Material for this exercise:

=== Begin Enclosure ===

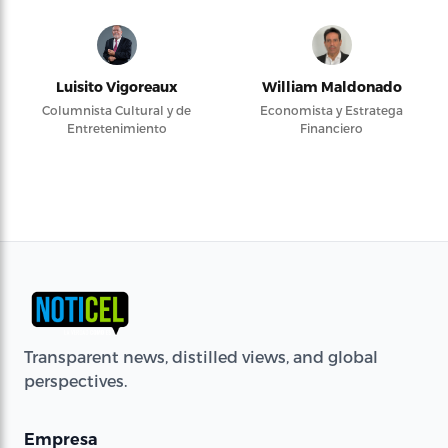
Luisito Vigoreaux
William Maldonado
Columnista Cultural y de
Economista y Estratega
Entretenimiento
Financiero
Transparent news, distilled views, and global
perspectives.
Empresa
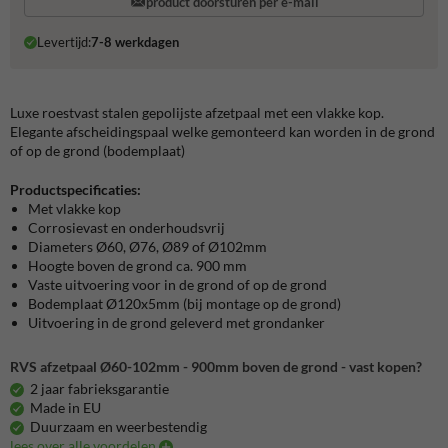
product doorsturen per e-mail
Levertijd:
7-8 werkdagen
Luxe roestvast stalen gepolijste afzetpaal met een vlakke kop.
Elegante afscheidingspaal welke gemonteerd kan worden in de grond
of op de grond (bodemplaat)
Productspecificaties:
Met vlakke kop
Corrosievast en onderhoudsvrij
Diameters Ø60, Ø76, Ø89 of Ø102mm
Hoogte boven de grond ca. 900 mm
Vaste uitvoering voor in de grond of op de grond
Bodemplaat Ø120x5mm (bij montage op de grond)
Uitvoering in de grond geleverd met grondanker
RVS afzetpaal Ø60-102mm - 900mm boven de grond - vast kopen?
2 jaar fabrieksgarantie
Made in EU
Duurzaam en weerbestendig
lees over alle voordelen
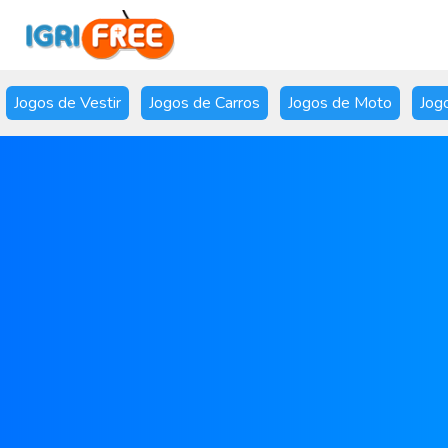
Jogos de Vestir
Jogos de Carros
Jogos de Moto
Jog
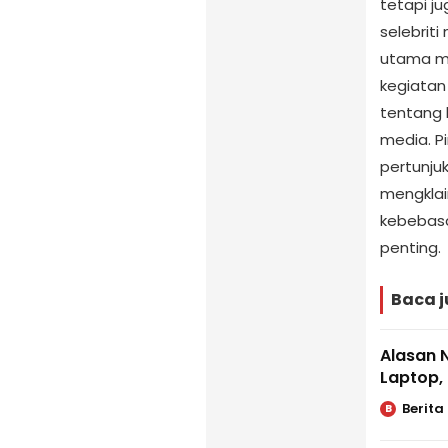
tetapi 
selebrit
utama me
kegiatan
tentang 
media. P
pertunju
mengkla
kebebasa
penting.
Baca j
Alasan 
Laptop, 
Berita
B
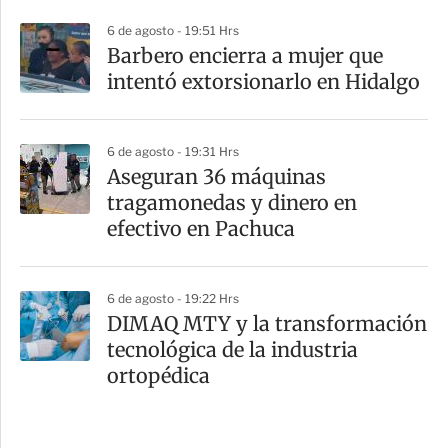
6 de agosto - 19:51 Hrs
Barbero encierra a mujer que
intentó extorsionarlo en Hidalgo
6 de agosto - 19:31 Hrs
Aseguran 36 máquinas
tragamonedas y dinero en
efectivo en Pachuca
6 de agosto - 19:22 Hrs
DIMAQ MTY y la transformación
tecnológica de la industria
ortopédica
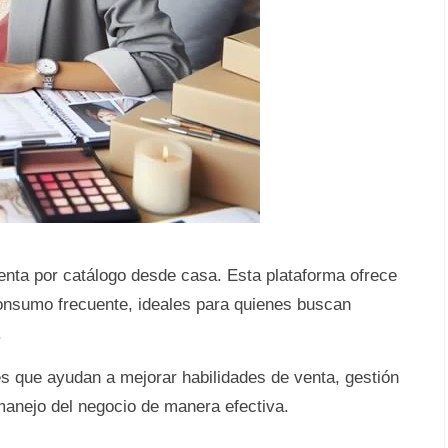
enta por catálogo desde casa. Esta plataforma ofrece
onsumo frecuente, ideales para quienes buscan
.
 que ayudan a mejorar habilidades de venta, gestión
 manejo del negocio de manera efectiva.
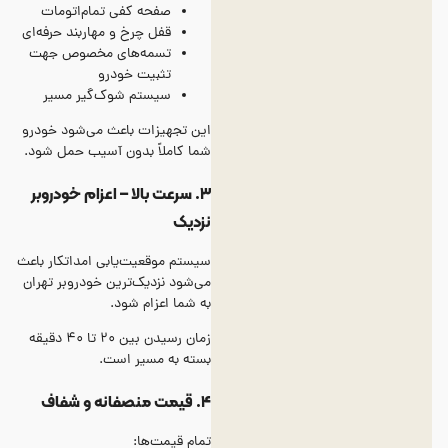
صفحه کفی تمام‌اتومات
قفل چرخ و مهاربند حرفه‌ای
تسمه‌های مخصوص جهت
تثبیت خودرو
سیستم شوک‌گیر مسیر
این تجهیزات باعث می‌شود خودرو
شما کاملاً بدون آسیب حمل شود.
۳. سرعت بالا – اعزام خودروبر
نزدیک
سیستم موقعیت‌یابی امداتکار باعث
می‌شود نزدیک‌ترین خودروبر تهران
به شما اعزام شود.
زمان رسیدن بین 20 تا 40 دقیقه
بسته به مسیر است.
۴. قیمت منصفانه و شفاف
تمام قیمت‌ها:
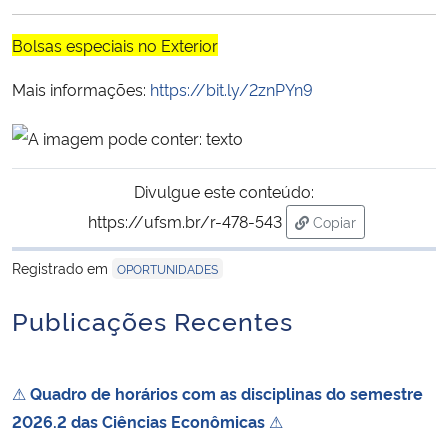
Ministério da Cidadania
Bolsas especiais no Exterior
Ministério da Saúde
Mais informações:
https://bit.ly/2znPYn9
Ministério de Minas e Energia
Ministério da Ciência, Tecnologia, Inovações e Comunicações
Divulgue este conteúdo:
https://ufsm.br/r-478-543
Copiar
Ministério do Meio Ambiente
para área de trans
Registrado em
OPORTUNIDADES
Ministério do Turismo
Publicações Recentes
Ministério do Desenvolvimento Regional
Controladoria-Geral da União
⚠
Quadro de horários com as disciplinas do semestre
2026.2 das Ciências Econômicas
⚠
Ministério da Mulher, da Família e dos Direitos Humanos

=== End Enclosure ===

About this exercise:
Strip the images and return the remaining data exactly.

Solved exercise:
Luisito Vigoreaux
William Maldonado
Columnista Cultural y de
Economista y Estratega
Entretenimiento
Financiero
Transparent news, distilled views, and global
perspectives.
Empresa
product doorsturen per e-mail
Levertijd:
7-8 werkdagen
Luxe roestvast stalen gepolijste afzetpaal met een vlakke kop.
Elegante afscheidingspaal welke gemonteerd kan worden in de grond
of op de grond (bodemplaat)
Productspecificaties:
Met vlakke kop
Corrosievast en onderhoudsvrij
Diameters Ø60, Ø76, Ø89 of Ø102mm
Hoogte boven de grond ca. 900 mm
Vaste uitvoering voor in de grond of op de grond
Bodemplaat Ø120x5mm (bij montage op de grond)
Uitvoering in de grond geleverd met grondanker
RVS afzetpaal Ø60-102mm - 900mm boven de grond - vast kopen?
2 jaar fabrieksgarantie
Made in EU
Duurzaam en weerbestendig
lees over alle voordelen
Jogos de Vestir
Jogos de Carros
Jogos de Moto
Jog
tetapi 
selebrit
utama me
kegiatan
tentang 
media. P
pertunju
mengkla
kebebasa
penting.
Baca j
Alasan 
Laptop, 
Berita
B
6 de agosto - 19:51 Hrs
Barbero encierra a mujer que
intentó extorsionarlo en Hidalgo
6 de agosto - 19:31 Hrs
Aseguran 36 máquinas
tragamonedas y dinero en
efectivo en Pachuca
6 de agosto - 19:22 Hrs
DIMAQ MTY y la transformación
tecnológica de la industria
ortopédica
enta por catálogo desde casa. Esta plataforma ofrece
onsumo frecuente, ideales para quienes buscan
.
 que ayudan a mejorar habilidades de venta, gestión
 manejo del negocio de manera efectiva.
صفحه کفی تمام‌اتومات
قفل چرخ و مهاربند حرفه‌ای
تسمه‌های مخصوص جهت
تثبیت خودرو
سیستم شوک‌گیر مسیر
این تجهیزات باعث می‌شود خودرو
شما کاملاً بدون آسیب حمل شود.
۳. سرعت بالا – اعزام خودروبر
نزدیک
سیستم موقعیت‌یابی امداتکار باعث
می‌شود نزدیک‌ترین خودروبر تهران
به شما اعزام شود.
زمان رسیدن بین 20 تا 40 دقیقه
بسته به مسیر است.
۴. قیمت منصفانه و شفاف
تمام قیمت‌ها:
Ministério da Cidadania
Bolsas especiais no Exterior
Ministério da Saúde
Mais informações:
https://bit.ly/2znPYn9
Ministério de Minas e Energia
Ministério da Ciência, Tecnologia, Inovações e Comunicações
Divulgue este conteúdo:
https://ufsm.br/r-478-543
Copiar
Ministério do Meio Ambiente
para área de trans
Registrado em
OPORTUNIDADES
Ministério do Turismo
Publicações Recentes
Ministério do Desenvolvimento Regional
Controladoria-Geral da União
⚠
Quadro de horários com as disciplinas do semestre
2026.2 das Ciências Econômicas
⚠
Ministério da Mulher, da Família e dos Direitos Humanos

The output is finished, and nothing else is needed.